Saturday, February 14, 2009

3 Ways to Live a Happy, Healthy Life

I’m unsure if I’m not a lot different to other people but I’ve always been searching for the answer, or perhaps better put, the answers (plural) to life. The title above is a sweeping statement promising ‘an answer,’ or at least an answer in three parts. I offer it in one quote. So, here goes:

“Nothing taken for granted, everything received with gratitude, everything passed on with grace.”
–G.K. Chesterton.

This pithy saying was apparently G.K. Chesterton’s chief goal in life. It’s broken down three ways:

1. Don’t make assumptions (‘nothing taken for granted’)

We’ve presumably heard that to assume things means to make an ‘ass’ out of ‘u’ and ‘me.’ Making assumptions is the good way to get life wrong and end up miserable. We must be disciplined enough to confirm the important details of life; those which we regard as fact.

This part, whilst dependent on not making assumptions, is more, however. It’s saying “thank you” even when you don’t ordinarily need to. It’s acknowledging people especially and not regarding what they do as ‘normal’ i.e. the expected. It’s appreciating and noting the simple things. And this is what lends itself to happiness--appreciating the simple things.

It’s taking time to elevate and appreciate the mundane and routine. It’s seeing the awe in those things most of us take for granted. It’s wonder in life.

2. Be a grateful ‘customer’ always (‘everything received with gratitude’)

This is not too far a leap from the first part of the quote. It is possible to in all circumstances remain positive, hopeful and grateful; but we don’t get there without a lot of work and a special ‘ours only’ journey through life. (God loves us so much he wouldn’t cheat us out of our own unique journey of self-discovery.)

Whilst some might think this that being able to remain positive, hopeful and grateful regarding everything in life is ludicrous, it’s a fact, and it’s back biblically.

This generates its own happiness in that our mental and emotional responses are fortified even before the issue comes; we’re prepared in our hearts and minds to receive well. It’s our default position; our habit. Every habit must be developed, practiced.

3. Always ‘supply’ abundantly, gracefully (‘everything passed on with grace’)

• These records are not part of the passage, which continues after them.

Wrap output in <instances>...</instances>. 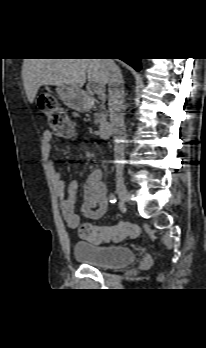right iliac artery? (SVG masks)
<instances>
[{
  "mask_svg": "<svg viewBox=\"0 0 206 348\" xmlns=\"http://www.w3.org/2000/svg\"><path fill=\"white\" fill-rule=\"evenodd\" d=\"M109 199L111 203H115L117 201V198L114 194H110Z\"/></svg>",
  "mask_w": 206,
  "mask_h": 348,
  "instance_id": "right-iliac-artery-1",
  "label": "right iliac artery"
}]
</instances>
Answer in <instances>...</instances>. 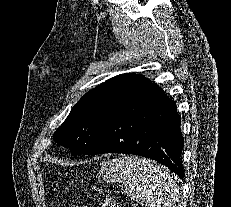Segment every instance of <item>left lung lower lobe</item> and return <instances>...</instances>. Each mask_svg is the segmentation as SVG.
Masks as SVG:
<instances>
[{
	"mask_svg": "<svg viewBox=\"0 0 231 207\" xmlns=\"http://www.w3.org/2000/svg\"><path fill=\"white\" fill-rule=\"evenodd\" d=\"M180 121L175 102L148 80L107 121L83 154L141 155L167 166L183 179Z\"/></svg>",
	"mask_w": 231,
	"mask_h": 207,
	"instance_id": "left-lung-lower-lobe-1",
	"label": "left lung lower lobe"
}]
</instances>
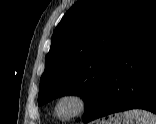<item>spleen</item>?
Returning <instances> with one entry per match:
<instances>
[{
	"label": "spleen",
	"mask_w": 156,
	"mask_h": 124,
	"mask_svg": "<svg viewBox=\"0 0 156 124\" xmlns=\"http://www.w3.org/2000/svg\"><path fill=\"white\" fill-rule=\"evenodd\" d=\"M127 118L135 119L136 124H156V115L139 109L125 111Z\"/></svg>",
	"instance_id": "3e777b00"
}]
</instances>
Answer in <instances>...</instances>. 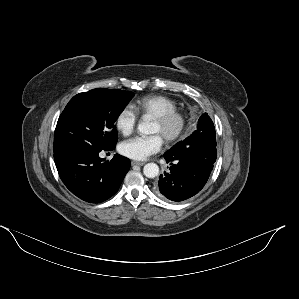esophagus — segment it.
Instances as JSON below:
<instances>
[{
    "mask_svg": "<svg viewBox=\"0 0 299 299\" xmlns=\"http://www.w3.org/2000/svg\"><path fill=\"white\" fill-rule=\"evenodd\" d=\"M145 162H139V161H132L131 165L132 166H143Z\"/></svg>",
    "mask_w": 299,
    "mask_h": 299,
    "instance_id": "obj_1",
    "label": "esophagus"
}]
</instances>
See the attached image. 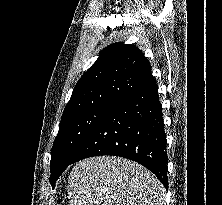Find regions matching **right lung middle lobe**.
<instances>
[{
    "label": "right lung middle lobe",
    "mask_w": 222,
    "mask_h": 205,
    "mask_svg": "<svg viewBox=\"0 0 222 205\" xmlns=\"http://www.w3.org/2000/svg\"><path fill=\"white\" fill-rule=\"evenodd\" d=\"M115 104L94 107L61 119L51 149L50 183L55 184L87 137Z\"/></svg>",
    "instance_id": "dd1d6c3e"
}]
</instances>
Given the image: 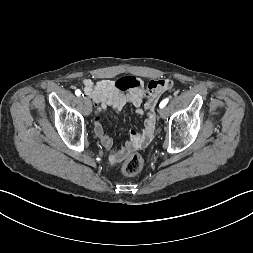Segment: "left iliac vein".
I'll return each instance as SVG.
<instances>
[{
  "label": "left iliac vein",
  "instance_id": "obj_1",
  "mask_svg": "<svg viewBox=\"0 0 253 253\" xmlns=\"http://www.w3.org/2000/svg\"><path fill=\"white\" fill-rule=\"evenodd\" d=\"M168 114V110L166 108H160L159 109V115L162 117V118H165Z\"/></svg>",
  "mask_w": 253,
  "mask_h": 253
}]
</instances>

Our abundance is generated from what we receive and how we receive it. This is the most important part to the saying in my view for so often we’re initiating things in our relationships. So often we’re anything but graceful.

Even if we receive something hard i.e. an offense, we can absorb it emotionally before we respond in grace, which is a kindness perhaps not deserved by the person who offended us.

Think of this. How often do we see people respond this way? When we do we tend to instinctually admire them. Grace reeks of both the humility of submission and the strength of heart to protect both ourselves and others, making the absolute best of any situation (see Romans 8:28).

Putting these three parts together again

When we show the diligence of discipline to check the little things in our understandings with people; when we gratefully receive everything; and, when we offer out grace, kindness and encouragement, we are finally on our way to the most basic form of contentment and purpose of our lives.

If there was one way to completely formularise life--and I don’t believe there truly is--this advice of G.K. Chesterton’s would basically suffice. It was profound enough for him, his chief thought.

He added at one time, “I would maintain that thanks are the highest form of thought; and that gratitude is happiness doubled by wonder.”[1]

‘Thankfulness (gratitude) is the parent of all virtue.’ –Cicero.